Io personalmente, in base alla mia esperienza, suggerirei alle Istituzione di iniziare nel permettere a tutti i bambini e adolescenti di avere le stesse opportunità di crescita sia nella fase ludica, quindi parchi gioco inclusivi, asili accessibili, personale qualificato anche in caso di problemi specifici, sia nella fase di formazione come scuole e università accessibili, laboratori fruibili da tutti, mezzi di trasporto accessibili, gite scolastiche inclusive, insegnanti preparati a monitorare e correggere, in caso di necessità, comportamenti di discriminazione.
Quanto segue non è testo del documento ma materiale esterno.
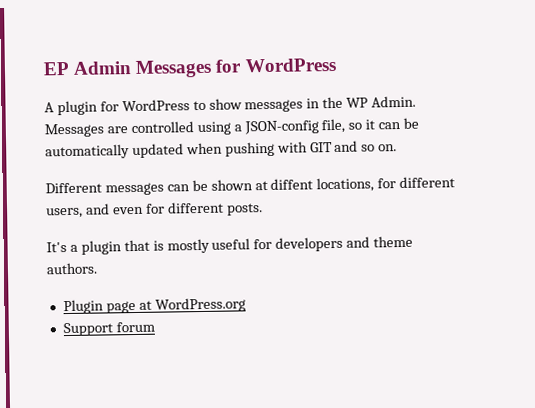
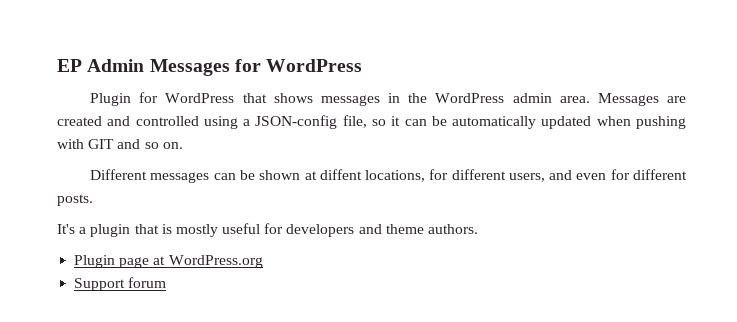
[44,95,417,116] [44,123,128,138] A plugin for WordPress to show messages in the WP Admin. Messages are -> [90,92,686,106] [57,116,131,126] Plugin for WordPress that shows messages in the WordPress admin area. Messages are created and

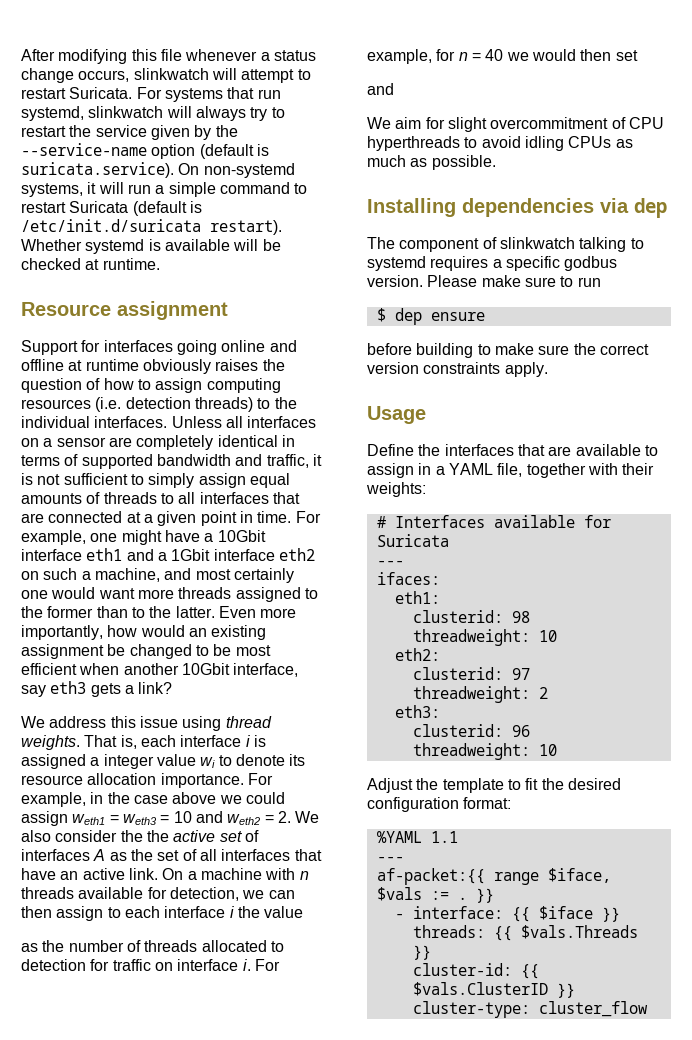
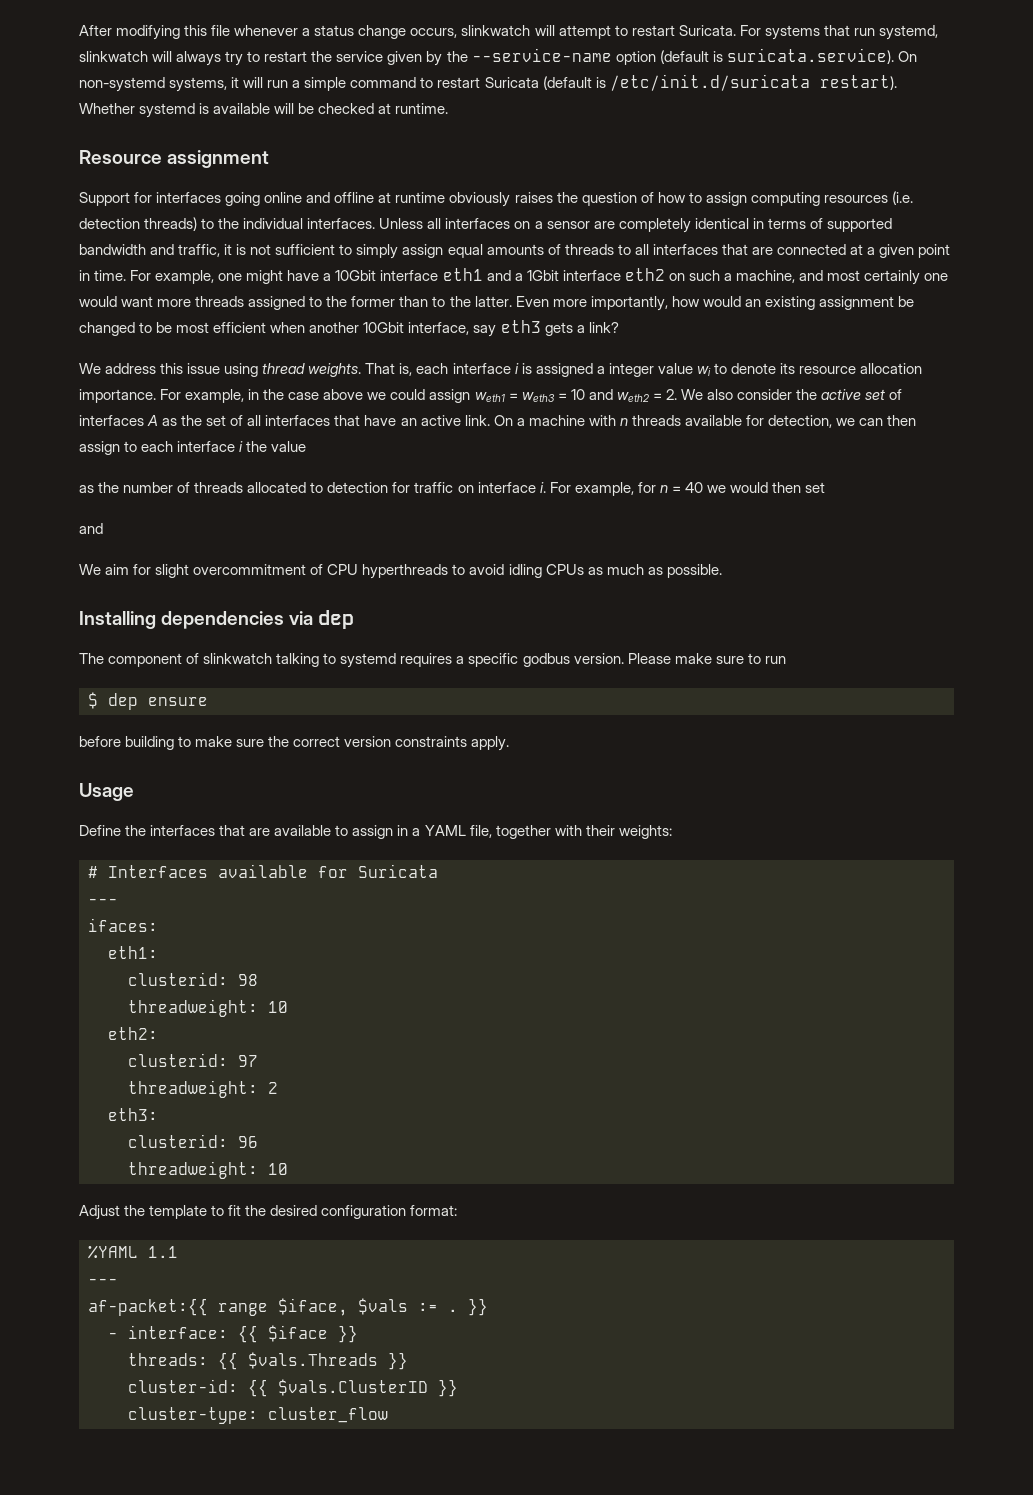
[146,830,169,842] the -> (818, 394) none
Infine, ma non meno importante, per la formazione degli adulti del domani c’è l’attività di socializzazione attraverso locali accessibili, marciapiedi con scivoli e in generale attraverso un mondo a misura di tutti per avere pari opportunità. Inoltre è indispensabile, dove ci sono bambini troppo piccoli o bambini e adolescenti che sono particolarmente fragili, immettere dei controlli validi (telecamere) affinché questi vengano davvero tutelati.
È importante secondo il mio parere e la mia esperienza tutelare i minori - soprattutto se con problemi - anche dai loro stessi genitori, che spesso per troppo amore, tengono i propri figli sotto una campana di vetro privandoli di tutte quelle esperienze che sono necessarie a crescere, a non sentirsi diversi ma parte del mondo, e acquisire così autostima e coscienza delle proprie capacità; Ma certamente i genitori dovrebbero essere aiutati a comprendere tali esigenze.
Un’altra cosa molto importante a mio parere sarebbe organizzare - per i giovani e anche gli adulti - seminari, convegni, attraverso i quali si possano abbattere le barriere mentali di cui prima parlavo, e questo dovrebbe essere fatto mettendo in gioco l’esperienza diretta delle persone con problemi che sono riuscite nonostante tutto a farcela. Anche io nel mio piccolo ho organizzato convegni, il primo l’ho tenuto nella mia scuola, il liceo scientifico O.M.Corbino di Siracusa; si potrebbero organizzare anche visite in luoghi come Dynamo Camp, realtà dove si può constatare con i propri occhi come le barriere architettoniche e mentali possono essere abbattute, portare la loro testimonianza i lori risultati tutto ciò farebbe di sicuro bene a chi ancora oggi vede due mondi paralleli quello dei disabili e quello dei normodotati.